:: Description of the task ::
Write out everything in the blockchain text from "Blockchain will not" down to "fall for it.", word for word.

:: Exercise text ::
Blockchain will not empower the people, it will turn them into digital commodities. Secured on ledgers, the plan is for us to be scored, sifted, and sorted in a brutish program of fierce competition and precariousness. Make no mistake, the oligarchs value the reliability of robots over the cunning of humans. Universal Basic Income, and digital vouchers for education, housing and healthcare are poison apples, not “solutions” meant to help the masses. Blockchain is a deception. If we take the bait, we’ll end up “playable” characters in an augmented reality “game of life” cooked up by the CIA and defense contractors to benefit hedge funds (webinar on that here). Don’t fall for it.

Ten things you need to know about blockchain:

1.  Blockchain provides the “trust” infrastructure that the billionaire class needs to advance Globalization 4.0. The next era of globalization will revolve around platform service and knowledge work and eventually telepresence labor employing remote control robotics. For additional information read this interview with economist Richard Baldwin on the impact of globalization and robotics (globotics) in white collar jobs. This is the Fourth Industrial Revolution. This is the World Economic Forum’s Covid global economic reset.

:: Supplied information ::
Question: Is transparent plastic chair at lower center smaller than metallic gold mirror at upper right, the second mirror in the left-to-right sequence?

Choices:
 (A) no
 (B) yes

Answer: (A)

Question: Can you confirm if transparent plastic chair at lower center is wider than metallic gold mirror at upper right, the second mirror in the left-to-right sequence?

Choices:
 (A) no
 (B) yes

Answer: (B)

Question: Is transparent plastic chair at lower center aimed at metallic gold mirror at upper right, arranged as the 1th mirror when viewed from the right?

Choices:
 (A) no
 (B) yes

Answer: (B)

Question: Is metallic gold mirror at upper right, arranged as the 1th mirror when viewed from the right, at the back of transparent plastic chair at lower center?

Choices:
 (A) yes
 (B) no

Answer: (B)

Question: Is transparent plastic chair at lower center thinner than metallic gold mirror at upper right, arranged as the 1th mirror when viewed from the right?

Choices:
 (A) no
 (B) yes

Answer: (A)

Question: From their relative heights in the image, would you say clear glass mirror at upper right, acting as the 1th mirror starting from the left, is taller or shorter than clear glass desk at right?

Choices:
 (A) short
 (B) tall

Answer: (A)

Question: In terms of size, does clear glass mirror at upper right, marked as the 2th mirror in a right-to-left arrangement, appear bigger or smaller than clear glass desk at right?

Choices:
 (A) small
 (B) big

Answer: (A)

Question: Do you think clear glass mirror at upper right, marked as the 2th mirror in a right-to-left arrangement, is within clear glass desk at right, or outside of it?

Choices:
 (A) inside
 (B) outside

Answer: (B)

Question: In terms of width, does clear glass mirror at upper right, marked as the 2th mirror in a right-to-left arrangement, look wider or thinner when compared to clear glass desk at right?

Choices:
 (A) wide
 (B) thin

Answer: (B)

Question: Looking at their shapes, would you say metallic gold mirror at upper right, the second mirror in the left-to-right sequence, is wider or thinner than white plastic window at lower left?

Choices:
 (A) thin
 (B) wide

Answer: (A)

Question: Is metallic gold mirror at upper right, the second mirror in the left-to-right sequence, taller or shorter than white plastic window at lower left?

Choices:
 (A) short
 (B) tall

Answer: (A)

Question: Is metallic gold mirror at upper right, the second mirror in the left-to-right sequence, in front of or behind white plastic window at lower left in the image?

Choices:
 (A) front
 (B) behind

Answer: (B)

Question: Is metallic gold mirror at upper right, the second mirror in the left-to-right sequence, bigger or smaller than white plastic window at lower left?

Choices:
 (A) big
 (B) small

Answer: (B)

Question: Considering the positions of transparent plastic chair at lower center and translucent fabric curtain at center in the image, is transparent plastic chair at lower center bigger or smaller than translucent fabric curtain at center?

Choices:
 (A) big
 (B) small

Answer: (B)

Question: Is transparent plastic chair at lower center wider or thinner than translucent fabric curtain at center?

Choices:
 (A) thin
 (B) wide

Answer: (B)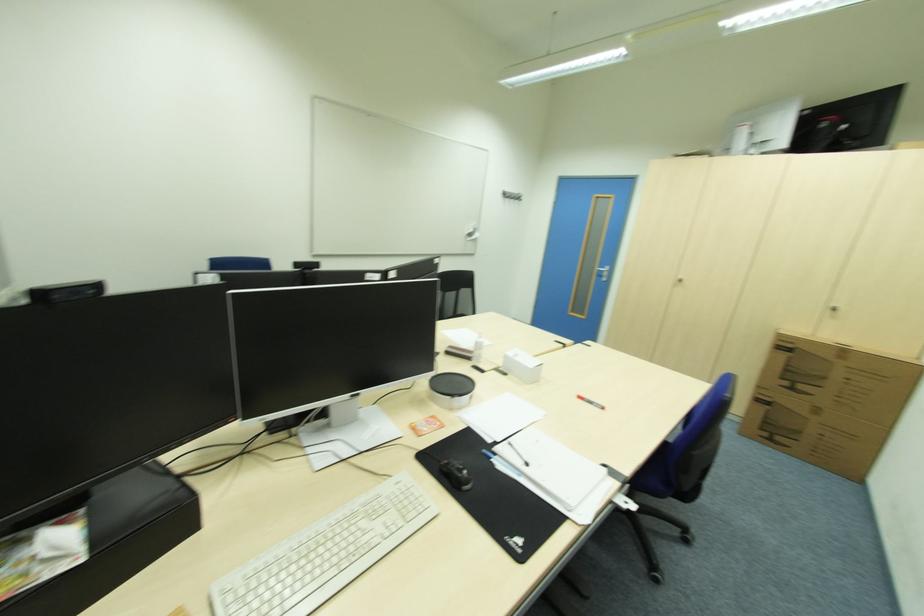
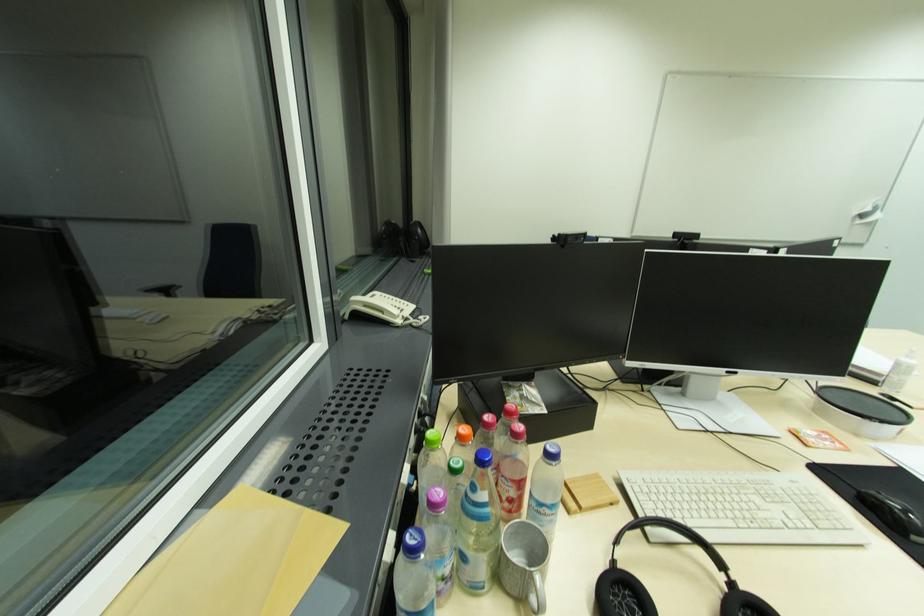
Question: The first image is from the beginning of the video and the second image is from the end. How did the camera likely rotate when shooting the video?

Choices:
 (A) Left
 (B) Right
 (C) Up
 (D) Down

Answer: (A)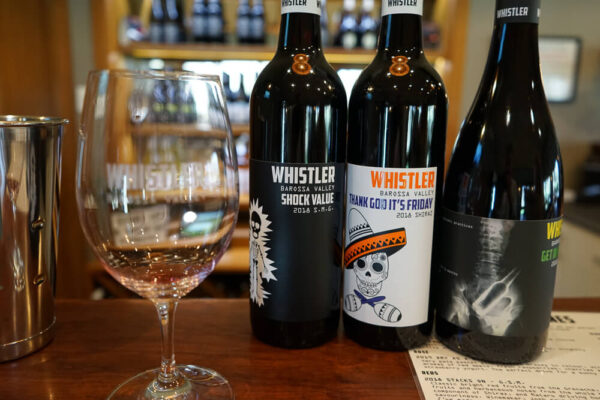
At what (x,y) coordinates should I click in order to perform the action: click on wine bottles. Please return your answer as a coordinate pair (x, y). The width and height of the screenshot is (600, 400). Looking at the image, I should click on (322, 233), (375, 222), (488, 225).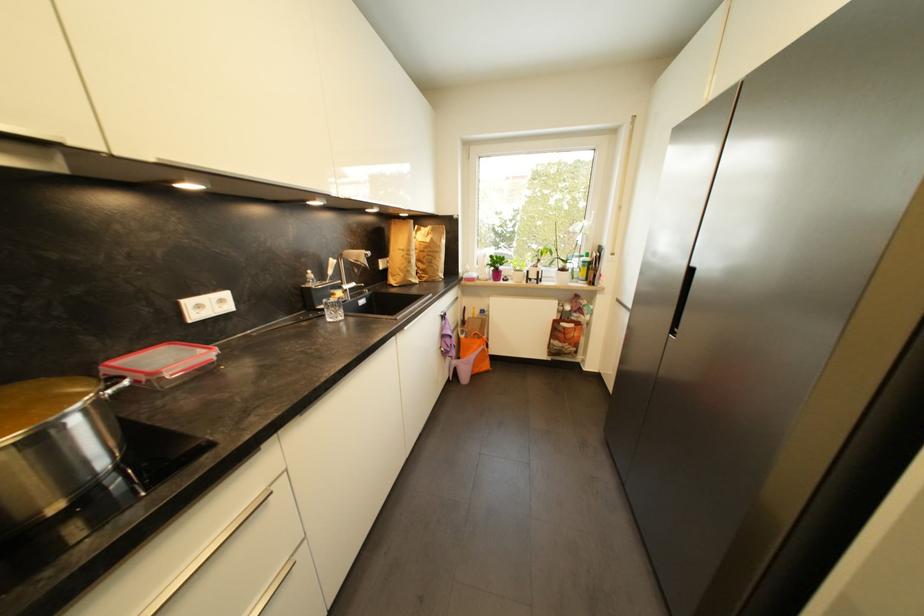
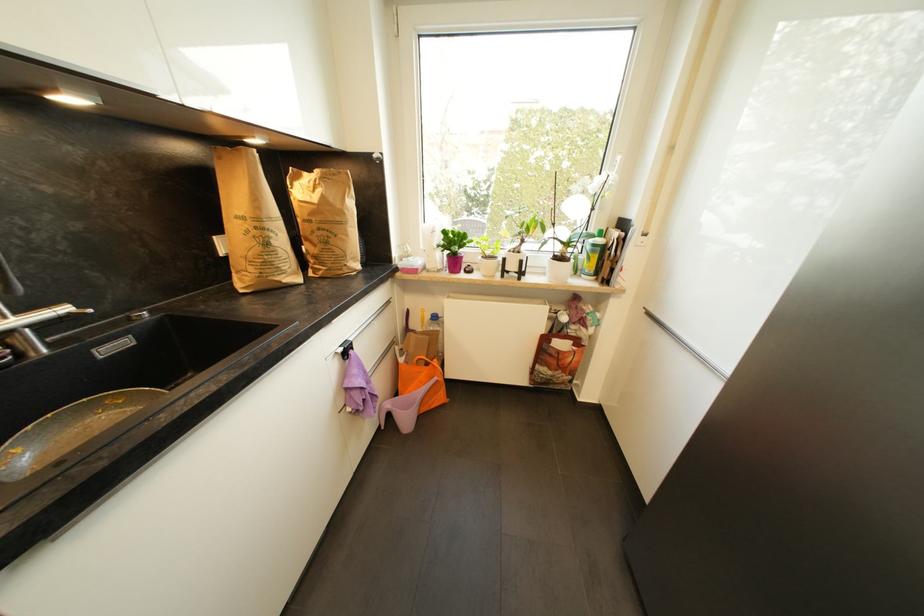
The point at (430, 249) is marked in the first image. Where is the corresponding point in the second image?

(317, 216)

:: Output of the task ::
Blockchain will not empower the people, it will turn them into digital commodities. Secured on ledgers, the plan is for us to be scored, sifted, and sorted in a brutish program of fierce competition and precariousness. Make no mistake, the oligarchs value the reliability of robots over the cunning of humans. Universal Basic Income, and digital vouchers for education, housing and healthcare are poison apples, not “solutions” meant to help the masses. Blockchain is a deception. If we take the bait, we’ll end up “playable” characters in an augmented reality “game of life” cooked up by the CIA and defense contractors to benefit hedge funds (webinar on that here). Don’t fall for it.